Begin at the line that has "family: Conopidae" and stop after the line that has "genus: Maratus". Write out those lines again with "common name" swapped for "vernacular name", leave everything else as it is, and give only these lines.

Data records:
<<<<

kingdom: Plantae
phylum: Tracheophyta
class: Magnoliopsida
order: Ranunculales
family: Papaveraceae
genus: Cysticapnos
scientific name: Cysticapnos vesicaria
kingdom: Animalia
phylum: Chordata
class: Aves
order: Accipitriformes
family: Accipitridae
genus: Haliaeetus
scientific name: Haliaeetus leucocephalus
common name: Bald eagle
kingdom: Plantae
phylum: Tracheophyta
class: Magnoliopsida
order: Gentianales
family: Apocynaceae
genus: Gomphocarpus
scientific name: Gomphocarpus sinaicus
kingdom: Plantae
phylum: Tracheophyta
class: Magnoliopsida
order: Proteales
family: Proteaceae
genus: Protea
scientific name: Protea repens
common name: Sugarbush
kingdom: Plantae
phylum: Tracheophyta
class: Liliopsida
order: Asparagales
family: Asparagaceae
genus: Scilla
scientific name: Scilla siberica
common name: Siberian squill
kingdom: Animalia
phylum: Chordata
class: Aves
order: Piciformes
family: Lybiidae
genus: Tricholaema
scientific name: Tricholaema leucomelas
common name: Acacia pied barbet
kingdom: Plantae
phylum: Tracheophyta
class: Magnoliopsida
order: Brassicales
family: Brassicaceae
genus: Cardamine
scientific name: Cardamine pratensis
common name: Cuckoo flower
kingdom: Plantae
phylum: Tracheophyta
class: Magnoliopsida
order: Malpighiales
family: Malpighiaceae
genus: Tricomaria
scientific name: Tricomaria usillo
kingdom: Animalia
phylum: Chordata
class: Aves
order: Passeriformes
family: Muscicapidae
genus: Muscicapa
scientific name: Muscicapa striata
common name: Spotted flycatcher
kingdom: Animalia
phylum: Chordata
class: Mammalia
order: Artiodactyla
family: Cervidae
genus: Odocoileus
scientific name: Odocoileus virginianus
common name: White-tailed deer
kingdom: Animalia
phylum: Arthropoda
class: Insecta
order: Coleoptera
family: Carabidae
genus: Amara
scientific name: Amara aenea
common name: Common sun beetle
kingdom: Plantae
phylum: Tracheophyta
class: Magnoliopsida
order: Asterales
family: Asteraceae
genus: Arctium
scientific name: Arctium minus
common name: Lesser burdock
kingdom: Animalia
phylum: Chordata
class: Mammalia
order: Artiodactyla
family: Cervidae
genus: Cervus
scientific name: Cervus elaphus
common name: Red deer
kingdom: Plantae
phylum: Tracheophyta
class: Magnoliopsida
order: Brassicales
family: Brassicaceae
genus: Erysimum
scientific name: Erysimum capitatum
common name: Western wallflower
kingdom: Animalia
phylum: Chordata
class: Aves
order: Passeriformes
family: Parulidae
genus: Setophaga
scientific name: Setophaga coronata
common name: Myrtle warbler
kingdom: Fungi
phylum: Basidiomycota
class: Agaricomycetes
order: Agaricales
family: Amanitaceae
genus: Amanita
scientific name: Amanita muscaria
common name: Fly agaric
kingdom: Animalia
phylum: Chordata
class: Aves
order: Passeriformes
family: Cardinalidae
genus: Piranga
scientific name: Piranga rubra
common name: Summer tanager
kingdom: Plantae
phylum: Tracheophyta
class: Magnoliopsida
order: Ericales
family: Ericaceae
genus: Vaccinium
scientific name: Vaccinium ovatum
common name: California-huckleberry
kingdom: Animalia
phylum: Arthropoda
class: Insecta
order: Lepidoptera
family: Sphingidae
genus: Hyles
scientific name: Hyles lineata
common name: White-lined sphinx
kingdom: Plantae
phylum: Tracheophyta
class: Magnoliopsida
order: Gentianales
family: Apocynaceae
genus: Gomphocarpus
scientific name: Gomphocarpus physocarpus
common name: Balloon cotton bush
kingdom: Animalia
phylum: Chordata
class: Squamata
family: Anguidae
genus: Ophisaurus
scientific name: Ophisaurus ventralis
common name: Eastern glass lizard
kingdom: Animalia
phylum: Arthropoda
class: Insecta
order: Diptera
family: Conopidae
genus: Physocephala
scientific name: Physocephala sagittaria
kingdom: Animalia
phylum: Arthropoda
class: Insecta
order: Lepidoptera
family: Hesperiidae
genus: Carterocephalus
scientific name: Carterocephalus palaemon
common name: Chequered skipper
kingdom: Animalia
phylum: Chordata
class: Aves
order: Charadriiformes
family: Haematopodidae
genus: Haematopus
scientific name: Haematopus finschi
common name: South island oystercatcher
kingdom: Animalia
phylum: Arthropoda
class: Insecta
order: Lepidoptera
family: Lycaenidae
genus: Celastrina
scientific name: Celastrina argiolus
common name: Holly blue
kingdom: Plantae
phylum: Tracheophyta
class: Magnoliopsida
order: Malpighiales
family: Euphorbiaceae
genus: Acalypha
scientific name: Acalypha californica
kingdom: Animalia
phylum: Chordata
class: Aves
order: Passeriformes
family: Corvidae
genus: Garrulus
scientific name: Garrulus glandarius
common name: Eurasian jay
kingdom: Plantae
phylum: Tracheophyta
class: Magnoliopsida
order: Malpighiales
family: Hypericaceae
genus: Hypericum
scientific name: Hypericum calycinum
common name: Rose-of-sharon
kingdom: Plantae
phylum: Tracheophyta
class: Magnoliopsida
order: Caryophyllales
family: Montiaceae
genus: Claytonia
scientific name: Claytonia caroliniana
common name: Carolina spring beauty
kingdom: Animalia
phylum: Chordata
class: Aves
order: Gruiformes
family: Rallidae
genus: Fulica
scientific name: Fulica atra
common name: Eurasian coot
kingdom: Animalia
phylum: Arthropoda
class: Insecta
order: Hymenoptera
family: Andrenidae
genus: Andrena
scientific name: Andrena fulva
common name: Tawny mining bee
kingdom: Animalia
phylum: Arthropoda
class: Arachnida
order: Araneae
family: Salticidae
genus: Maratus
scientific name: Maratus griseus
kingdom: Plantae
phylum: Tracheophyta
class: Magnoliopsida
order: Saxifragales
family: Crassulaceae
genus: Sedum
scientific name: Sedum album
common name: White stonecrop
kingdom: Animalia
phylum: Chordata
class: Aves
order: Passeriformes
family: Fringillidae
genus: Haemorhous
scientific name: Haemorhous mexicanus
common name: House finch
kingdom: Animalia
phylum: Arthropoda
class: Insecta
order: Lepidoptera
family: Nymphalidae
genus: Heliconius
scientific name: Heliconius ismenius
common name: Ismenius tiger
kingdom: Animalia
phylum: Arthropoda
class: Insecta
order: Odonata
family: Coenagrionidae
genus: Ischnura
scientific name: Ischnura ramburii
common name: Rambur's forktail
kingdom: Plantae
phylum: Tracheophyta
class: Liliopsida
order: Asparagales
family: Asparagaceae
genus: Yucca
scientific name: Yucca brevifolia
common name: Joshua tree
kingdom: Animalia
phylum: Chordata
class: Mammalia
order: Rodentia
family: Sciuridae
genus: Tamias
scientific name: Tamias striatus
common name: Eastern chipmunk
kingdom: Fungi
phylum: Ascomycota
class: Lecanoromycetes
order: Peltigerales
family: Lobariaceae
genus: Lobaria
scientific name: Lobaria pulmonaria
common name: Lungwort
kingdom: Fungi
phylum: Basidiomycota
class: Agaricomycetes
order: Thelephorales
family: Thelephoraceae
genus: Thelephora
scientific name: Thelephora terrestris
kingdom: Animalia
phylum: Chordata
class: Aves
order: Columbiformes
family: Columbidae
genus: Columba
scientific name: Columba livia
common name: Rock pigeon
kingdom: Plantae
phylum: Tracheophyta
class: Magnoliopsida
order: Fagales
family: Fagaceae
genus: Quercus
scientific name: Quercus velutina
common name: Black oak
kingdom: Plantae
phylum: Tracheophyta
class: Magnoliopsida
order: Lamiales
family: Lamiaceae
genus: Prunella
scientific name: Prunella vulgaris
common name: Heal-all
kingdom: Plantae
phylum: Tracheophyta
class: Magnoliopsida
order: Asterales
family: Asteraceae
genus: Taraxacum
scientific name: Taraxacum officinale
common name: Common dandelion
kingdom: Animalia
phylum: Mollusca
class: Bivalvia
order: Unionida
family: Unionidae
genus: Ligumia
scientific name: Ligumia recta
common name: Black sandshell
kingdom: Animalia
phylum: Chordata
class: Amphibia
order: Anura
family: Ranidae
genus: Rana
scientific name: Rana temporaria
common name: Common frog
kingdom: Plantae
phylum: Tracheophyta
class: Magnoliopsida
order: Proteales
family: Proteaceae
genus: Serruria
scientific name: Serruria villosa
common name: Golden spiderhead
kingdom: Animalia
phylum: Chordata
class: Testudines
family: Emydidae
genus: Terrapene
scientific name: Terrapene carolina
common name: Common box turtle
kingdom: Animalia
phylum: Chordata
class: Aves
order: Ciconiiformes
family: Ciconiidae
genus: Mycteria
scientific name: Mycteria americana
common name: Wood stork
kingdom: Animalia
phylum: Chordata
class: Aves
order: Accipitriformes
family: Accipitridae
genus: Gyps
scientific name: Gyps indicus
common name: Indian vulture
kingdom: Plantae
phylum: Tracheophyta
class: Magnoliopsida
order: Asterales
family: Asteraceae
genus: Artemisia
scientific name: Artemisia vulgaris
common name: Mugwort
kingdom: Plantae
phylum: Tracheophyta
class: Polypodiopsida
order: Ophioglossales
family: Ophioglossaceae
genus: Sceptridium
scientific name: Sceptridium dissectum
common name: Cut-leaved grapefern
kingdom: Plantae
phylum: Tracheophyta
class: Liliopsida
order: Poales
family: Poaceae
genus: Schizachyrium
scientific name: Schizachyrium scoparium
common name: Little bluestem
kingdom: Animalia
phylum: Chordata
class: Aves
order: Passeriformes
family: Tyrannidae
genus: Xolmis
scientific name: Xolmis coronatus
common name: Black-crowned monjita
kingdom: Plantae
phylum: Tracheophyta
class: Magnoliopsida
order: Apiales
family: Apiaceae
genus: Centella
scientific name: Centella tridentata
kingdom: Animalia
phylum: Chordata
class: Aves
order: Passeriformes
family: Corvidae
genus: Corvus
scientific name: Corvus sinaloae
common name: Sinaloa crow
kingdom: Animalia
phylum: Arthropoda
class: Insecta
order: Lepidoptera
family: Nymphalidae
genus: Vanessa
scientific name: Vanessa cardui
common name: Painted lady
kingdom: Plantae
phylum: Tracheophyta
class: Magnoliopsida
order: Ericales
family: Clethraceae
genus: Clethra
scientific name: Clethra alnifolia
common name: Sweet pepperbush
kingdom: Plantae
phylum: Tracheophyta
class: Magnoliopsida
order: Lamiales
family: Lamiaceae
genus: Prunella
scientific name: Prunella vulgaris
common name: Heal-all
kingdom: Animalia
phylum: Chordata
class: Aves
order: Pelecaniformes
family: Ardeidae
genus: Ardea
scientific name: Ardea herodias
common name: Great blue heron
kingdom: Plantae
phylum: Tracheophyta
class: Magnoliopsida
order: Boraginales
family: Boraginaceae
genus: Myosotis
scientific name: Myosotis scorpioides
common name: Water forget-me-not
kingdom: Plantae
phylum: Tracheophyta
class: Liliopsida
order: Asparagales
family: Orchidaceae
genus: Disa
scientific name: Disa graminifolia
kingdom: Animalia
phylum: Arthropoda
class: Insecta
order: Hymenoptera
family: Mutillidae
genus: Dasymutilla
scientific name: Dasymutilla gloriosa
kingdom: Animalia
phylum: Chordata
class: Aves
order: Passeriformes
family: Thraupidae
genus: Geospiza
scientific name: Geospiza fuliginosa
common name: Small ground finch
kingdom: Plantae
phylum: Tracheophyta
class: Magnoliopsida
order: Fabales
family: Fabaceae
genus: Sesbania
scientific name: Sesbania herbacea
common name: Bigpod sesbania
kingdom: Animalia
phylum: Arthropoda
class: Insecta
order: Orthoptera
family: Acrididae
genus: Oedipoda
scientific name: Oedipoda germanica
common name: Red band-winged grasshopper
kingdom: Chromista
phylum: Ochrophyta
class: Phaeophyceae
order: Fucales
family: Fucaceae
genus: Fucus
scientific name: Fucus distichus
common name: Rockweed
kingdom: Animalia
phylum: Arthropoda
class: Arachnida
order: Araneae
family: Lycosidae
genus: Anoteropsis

>>>>

= Solved problem =
family: Conopidae
genus: Physocephala
scientific name: Physocephala sagittaria
kingdom: Animalia
phylum: Arthropoda
class: Insecta
order: Lepidoptera
family: Hesperiidae
genus: Carterocephalus
scientific name: Carterocephalus palaemon
vernacular name: Chequered skipper
kingdom: Animalia
phylum: Chordata
class: Aves
order: Charadriiformes
family: Haematopodidae
genus: Haematopus
scientific name: Haematopus finschi
vernacular name: South island oystercatcher
kingdom: Animalia
phylum: Arthropoda
class: Insecta
order: Lepidoptera
family: Lycaenidae
genus: Celastrina
scientific name: Celastrina argiolus
vernacular name: Holly blue
kingdom: Plantae
phylum: Tracheophyta
class: Magnoliopsida
order: Malpighiales
family: Euphorbiaceae
genus: Acalypha
scientific name: Acalypha californica
kingdom: Animalia
phylum: Chordata
class: Aves
order: Passeriformes
family: Corvidae
genus: Garrulus
scientific name: Garrulus glandarius
vernacular name: Eurasian jay
kingdom: Plantae
phylum: Tracheophyta
class: Magnoliopsida
order: Malpighiales
family: Hypericaceae
genus: Hypericum
scientific name: Hypericum calycinum
vernacular name: Rose-of-sharon
kingdom: Plantae
phylum: Tracheophyta
class: Magnoliopsida
order: Caryophyllales
family: Montiaceae
genus: Claytonia
scientific name: Claytonia caroliniana
vernacular name: Carolina spring beauty
kingdom: Animalia
phylum: Chordata
class: Aves
order: Gruiformes
family: Rallidae
genus: Fulica
scientific name: Fulica atra
vernacular name: Eurasian coot
kingdom: Animalia
phylum: Arthropoda
class: Insecta
order: Hymenoptera
family: Andrenidae
genus: Andrena
scientific name: Andrena fulva
vernacular name: Tawny mining bee
kingdom: Animalia
phylum: Arthropoda
class: Arachnida
order: Araneae
family: Salticidae
genus: Maratus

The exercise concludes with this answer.